In a perfect world, that would be fine. In a world where people still harass, manipulate, bully, demean and molest? Nope. Utopia does not exist. Sad to say it, folks but true.

So when people threw up their hands in the past and said ‘what can you do?’ when stories would come up about girls harassed at conventions, about women who had to walk the ‘casting couch’ to get work as a game designer, or who put up with sexual harassment at work just for the sake of working on a  project, or were gas-lighted by menfolk they worked with when they spoke up, it wasn’t a case of ‘what can you do’? It’s a case of what aren’t you doing.

The last few years have given me hope. The internet has exploded with posts by brave wonderful people, both men and women, who are standing up and shouting that ‘we can do something’. That the geek fallacies are FALSE and that people who break the rules about treatment of the opposite gender, who sexually harass and use the geek community to do it will be called out and will be prosecuted. I use that term: prosecuted, not persecuted. This isn’t about persecuting and making witch hunts but prosecuting actual criminal behavior, or enforcing guidelines against socially unacceptable behavior in public and communal atmospheres.

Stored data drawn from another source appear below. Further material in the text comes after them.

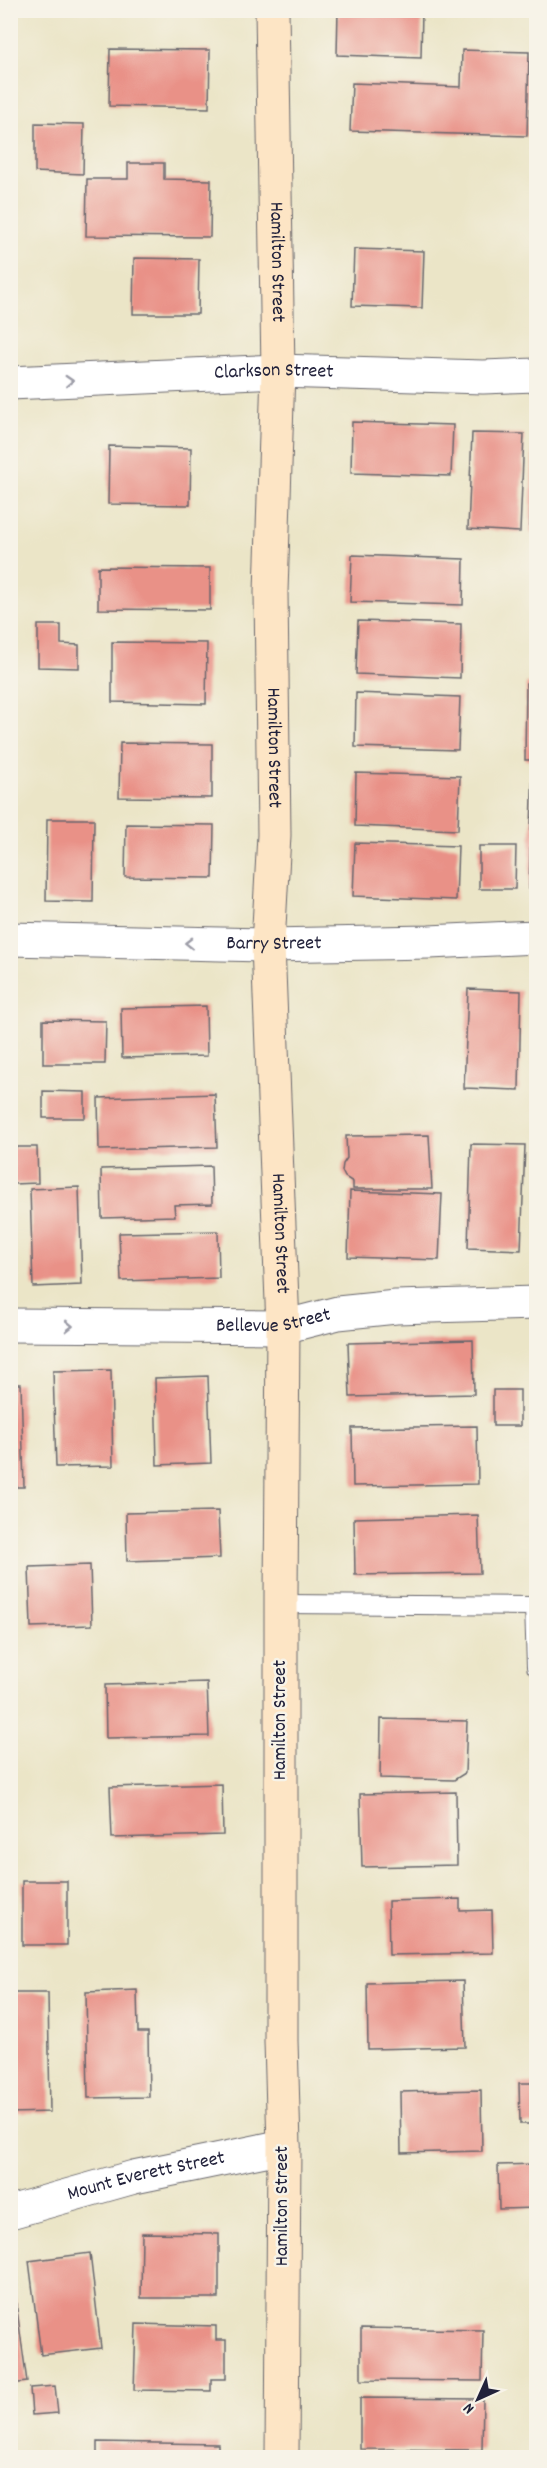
<svg xmlns="http://www.w3.org/2000/svg" width="547" height="2468" font-family="Dekko,sans-serif">
	<style>
		.building { fill: #e99187 }
		.lines { fill: none; stroke-linecap: round; stroke-linejoin: round }
		.lane-casing { stroke: #68666c; stroke-width: 20 }
		.street-casing { stroke: #68666c; stroke-width: 35 }
		.secondary-casing { stroke: #68666c; stroke-width: 35 }
		.lane { stroke: #fff; stroke-width: 18 }
		.street { stroke: #fff; stroke-width: 33 }
		.secondary { stroke: #fde5c5; stroke-width: 33 }
		.oneway { stroke: #9c9ca7 }
		.labels { text-anchor: middle; dominant-baseline: central; stroke-width: 5; stroke-linejoin: round; paint-order: stroke }
		.street-label { font-size: 20px; fill: #22223b; stroke: #f7f3e8 }
	</style>
	<rect width="100%" height="100%" fill="#f7f3e8"/>
	<filter id="ink" filterUnits="userSpaceOnUse"><feTurbulence type="fractalNoise" baseFrequency=".0167" numOctaves="2"/><feDisplacementMap in="SourceGraphic" scale="12" xChannelSelector="R" yChannelSelector="G"/><feConvolveMatrix kernelMatrix="1 2 1 2 8 2 1 2 1" color-interpolation-filters="sRGB"/></filter>
	<filter id="wash" filterUnits="userSpaceOnUse"><feTurbulence type="fractalNoise" baseFrequency=".008" numOctaves="4" result="noise"/><feDisplacementMap in="SourceGraphic" scale="24" xChannelSelector="R" yChannelSelector="G"/><feGaussianBlur stdDeviation="1.35" result="paint"/><feColorMatrix in="noise" values="0 0 0 0 0 0 0 0 0 0 0 0 0 0 0 0 0 1.4 0 .05"/><feComposite in="paint" operator="in"/></filter>
	<g filter="url(#wash)">
		<rect width="100%" height="100%" fill="#ebe5c7"/>
		<g id="blocks">
			<!-- building -->
			<g class="building">
				<polygon points="338,10 422,10 421,58 337,55"/>
				<polygon points="110,49 210,50 209,108 109,106"/>
				<polygon points="462,50 529,52 527,136 350,131 352,83 461,87"/>
				<polygon points="35,123 84,124 83,174 35,172"/>
				<polygon points="128,163 164,163 164,179 211,180 210,237 86,236 87,179 128,179"/>
				<polygon points="10,240 16,240 15,312 10,312"/>
				<polygon points="354,249 424,251 422,308 352,306"/>
				<polygon points="134,258 199,259 198,314 133,314"/>
				<polygon points="352,422 453,425 451,476 351,473"/>
				<polygon points="472,433 524,434 520,532 468,529"/>
				<polygon points="533,435 536,435 536,534 530,533"/>
				<polygon points="109,446 191,448 190,505 108,504"/>
				<polygon points="352,555 464,559 463,605 350,602"/>
				<polygon points="98,567 210,568 210,610 98,609"/>
				<polygon points="358,621 461,624 460,678 356,674"/>
				<polygon points="38,625 61,625 61,644 79,645 79,668 38,667"/>
				<polygon points="112,642 207,643 206,704 112,702"/>
				<polygon points="526,683 536,683 536,760 525,760"/>
				<polygon points="356,693 460,697 458,750 355,747"/>
				<polygon points="120,743 212,744 212,798 119,797"/>
				<polygon points="533,766 536,766 536,889 529,889"/>
				<polygon points="356,773 460,776 458,830 355,826"/>
				<rect x="10" y="777" width="3" height="32"/>
				<polygon points="47,819 94,819 93,902 46,901"/>
				<polygon points="126,824 214,825 213,878 125,877"/>
				<polygon points="355,843 458,846 456,900 353,896"/>
				<polygon points="479,846 516,846 515,889 479,889"/>
				<polygon points="468,989 521,991 519,1090 464,1088"/>
				<polygon points="206,1006 207,1056 122,1058 121,1008"/>
				<polygon points="43,1020 106,1021 105,1064 43,1064"/>
				<polygon points="43,1091 85,1092 85,1118 43,1118"/>
				<polygon points="215,1094 217,1147 99,1150 98,1098"/>
				<polygon points="429,1135 432,1189 353,1189 353,1182 345,1177 342,1171 343,1164 347,1158 346,1136"/>
				<polygon points="471,1144 525,1145 521,1250 468,1248"/>
				<polygon points="12,1147 37,1147 38,1183 13,1184"/>
				<polygon points="211,1166 212,1204 174,1205 175,1216 102,1218 101,1169"/>
				<polygon points="79,1187 82,1285 33,1287 30,1189"/>
				<polygon points="350,1191 442,1194 439,1260 348,1257"/>
				<polygon points="218,1231 219,1278 121,1281 119,1233"/>
				<polygon points="473,1340 474,1394 350,1397 348,1343"/>
				<polygon points="111,1370 113,1466 56,1467 53,1371"/>
				<polygon points="208,1376 211,1463 157,1465 155,1378"/>
				<polygon points="10,1384 21,1384 24,1487 10,1487"/>
				<rect x="493" y="1390" width="27" height="36"/>
				<polygon points="477,1426 478,1484 353,1486 352,1428"/>
				<polygon points="218,1511 220,1558 127,1561 126,1513"/>
				<polygon points="478,1515 480,1573 355,1575 354,1518"/>
				<polygon points="90,1565 92,1625 31,1627 29,1567"/>
				<polygon points="207,1682 209,1736 106,1738 105,1685"/>
				<polygon points="381,1719 467,1721 465,1773 454,1780 380,1778"/>
				<polygon points="222,1784 223,1835 112,1838 110,1787"/>
				<polygon points="456,1792 457,1865 362,1867 360,1794"/>
				<rect x="22" y="1881" width="45" height="64"/>
				<polygon points="460,1899 460,1911 492,1910 493,1953 389,1955 388,1901"/>
				<polygon points="463,1981 465,2047 368,2049 367,1983"/>
				<polygon points="137,1990 138,2032 148,2032 149,2097 88,2098 86,1992"/>
				<polygon points="10,1993 48,1993 50,2112 10,2113"/>
				<polygon points="519,2083 536,2083 536,2124 520,2124"/>
				<polygon points="481,2090 482,2151 401,2153 400,2092"/>
				<polygon points="536,2164 536,2208 499,2209 498,2165"/>
				<polygon points="142,2233 219,2234 219,2298 141,2298"/>
				<polygon points="90,2253 101,2348 41,2355 29,2261"/>
				<polygon points="10,2259 27,2382 10,2384"/>
				<polygon points="136,2324 216,2326 216,2340 226,2340 226,2379 211,2379 211,2391 134,2390"/>
				<polygon points="361,2328 483,2330 482,2381 361,2380"/>
				<polygon points="55,2386 58,2413 32,2415 30,2388"/>
				<polygon points="360,2398 483,2399 482,2450 360,2449"/>
				<polygon points="97,2442 218,2444 218,2458 97,2458"/>
			</g>
		</g>
	</g>
	<g filter="url(#ink)">
		<use href="#blocks" fill-opacity="0" stroke="#68666c" stroke-width="1.5"/>
		<g class="lines">
			<defs>
				<polyline id="lane" points="281,1604 534,1606 536,1667"/>
				<g id="street">
					<path id="s1" d="M10 383 278 371 483 377 536 375"/>
					<path id="s2" d="M10 939 268 945 429 942 536 937"/>
					<path id="s3" d="M10 1325 283 1327 338 1313 396 1307 536 1303"/>
					<path id="s4" d="M10 2212 134 2177 284 2146"/>
				</g>
				<g id="secondary">
					<path id="s5" d="M272 10 278 371 271 592 274 835 268 945 283 1327 281 1596V2041L284 2146 282 2458"/>
				</g>
			</defs>
			<!-- lane casing -->
			<use href="#lane" class="lane-casing"/>
			<!-- street casing -->
			<use href="#street" class="street-casing"/>
			<!-- secondary casing -->
			<use href="#secondary" class="secondary-casing"/>
			<!-- lane -->
			<use href="#lane" class="lane"/>
			<!-- street -->
			<use href="#street" class="street"/>
			<!-- secondary -->
			<use href="#secondary" class="secondary"/>
		</g>
		<!-- one-way arrows -->
		<defs><path id="oneway-chevron" d="M-2-3.5L2.5 0L-2 3.5" fill="none" stroke-width="1.6" stroke-linecap="round" stroke-linejoin="round" transform="scale(1.5)"/></defs>
		<g class="oneway">
			<use href="#oneway-chevron" transform="translate(69 381) rotate(-3)"/>
			<use href="#oneway-chevron" transform="translate(189 943) rotate(-179)"/>
			<use href="#oneway-chevron" transform="translate(69 1326) rotate(1)"/>
		</g>
	</g>
	<g class="labels">
		<!-- street labels -->
		<g class="street-label">
			<text stroke="none"><textPath href="#s5" startOffset="252">Hamilton Street</textPath></text>
			<text stroke="none"><textPath href="#s1" startOffset="264">Clarkson Street</textPath></text>
			<text stroke="none"><textPath href="#s5" startOffset="738">Hamilton Street</textPath></text>
			<text stroke="none"><textPath href="#s2" startOffset="264">Barry Street</textPath></text>
			<text stroke="none"><textPath href="#s5" startOffset="1224">Hamilton Street</textPath></text>
			<text stroke="none"><textPath href="#s3" startOffset="264">Bellevue Street</textPath></text>
			<text transform="translate(281 1720) rotate(-90)">Hamilton Street</text>
			<text stroke="none"><textPath href="#s4" startOffset="141">Mount Everett Street</textPath></text>
			<text transform="translate(283 2206) rotate(-90)">Hamilton Street</text>
		</g>
	</g>
	<!-- margin -->
	<rect width="547" height="2468" fill="none" stroke="#f7f3e8" stroke-width="36"/>
	<!-- north arrow -->
	<g transform="translate(478 2399) rotate(225)" stroke="#f7f3e8" stroke-width="4.5" paint-order="stroke">
	<path d="M0-4.5L10 22L0 15L-10 22Z" fill="#22223b"/>
	<text y="-9" font-size="16" font-weight="bold" text-anchor="middle" fill="#22223b">N</text>
	</g>
</svg>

And it does not just have to do with women, as has often been pointed out to me: there is plenty of bad behavior from women, enacted upon men in the community, that goes unspoken about and ignored. But there are people speaking out.

There are also people standing up. When they see bad behavior being done, they are working to correct where they can. If a company chooses not to employ women and the issue comes up, as it has, about the lack of women in the gaming industry (such as during the conversation of #1reasonwhy), companies who stand for equality have stood to offer more work for women. They make known their beliefs through their actions to correct the situation by bringing what equilibrium they can, and to them I always say thank you. And there are those who stand up to act to create new spaces, such as the Different Games conference that is being organized, to give people who have been marginalized a place to represent. There are those who act in small ways, by offering support and care to those who have been on the receiving end of bad treatment. These are the folks you probably never see. They deserve credit. They stand up.

John’s post this week was full of outrage, and mine would be too – if I wasn’t so intimately familiar with the problem. I’m a woman, I’m a geek, I’ve been at this for years. So long I think that sometimes I run out of rage and instead fall into cynicism. But I’ve had opportunities instead lately to take that cynicism and turn it into action and turn it into a voice for support. And I’m going to keep doing that because that’s the way we combat fallacy, and combat those who believe they can hide their horrid and even criminal behavior behind a community I love.

To them I say, sorry, buddy or lady. It’s no longer ‘what can you do?’ or ‘well, y’know, it’s just that…’ It’s now ‘this is our community too, and you’ve got no place to hide from eyes that are attached to people empowered to act, and speak, and enact change. Your sandbox was never just yours. It’s all of ours. And we don’t want it to be a place of harassment and inequality and shame.

And hate to say it, but the new way’s here to stay.